INPUT START

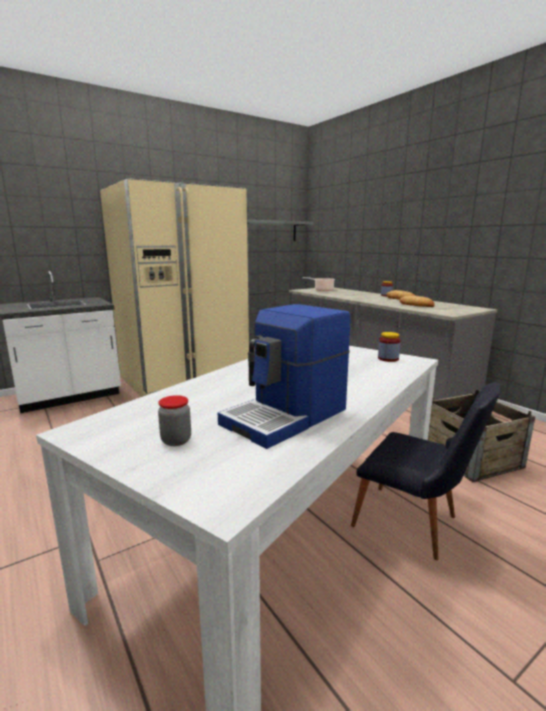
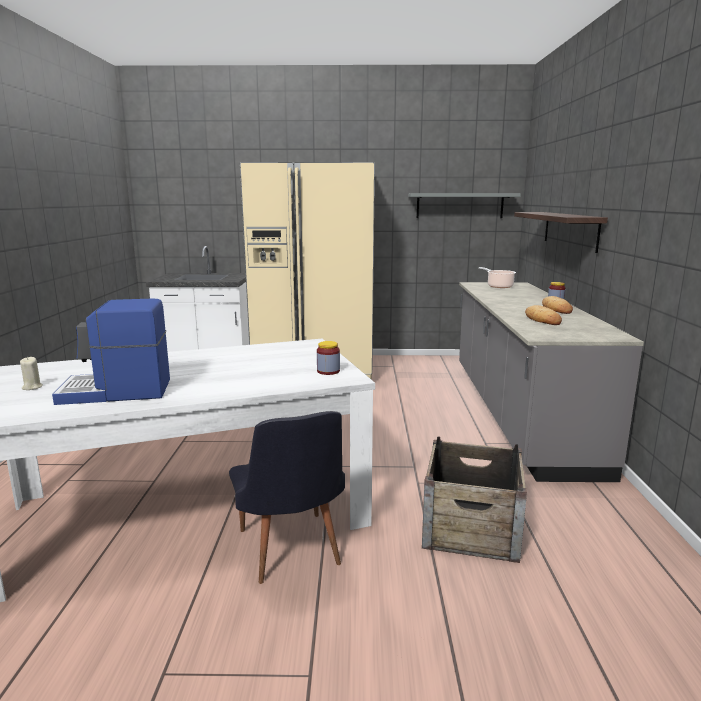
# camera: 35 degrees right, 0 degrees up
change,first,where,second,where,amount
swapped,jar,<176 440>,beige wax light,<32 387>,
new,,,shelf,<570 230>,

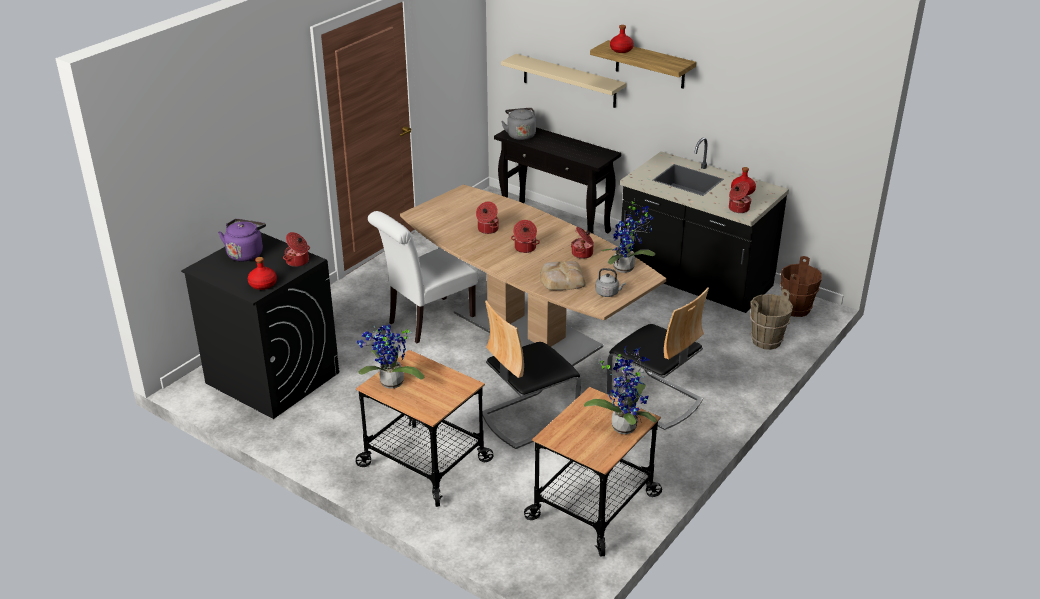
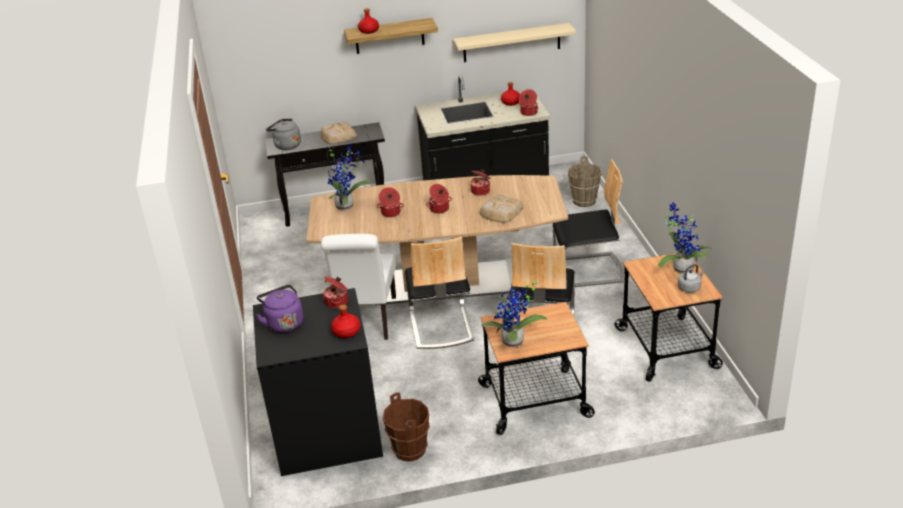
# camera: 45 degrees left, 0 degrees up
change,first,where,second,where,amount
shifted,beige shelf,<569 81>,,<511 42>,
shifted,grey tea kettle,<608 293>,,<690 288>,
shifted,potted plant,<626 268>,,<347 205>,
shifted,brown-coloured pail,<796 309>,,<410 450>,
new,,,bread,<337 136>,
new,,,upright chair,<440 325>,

INPUT END

◆ **TASK TO CARRY OUT**
Could you work out how many lines above contain the string "beige"? Only the number should be given.

◆ **WRITTEN REPLY**
2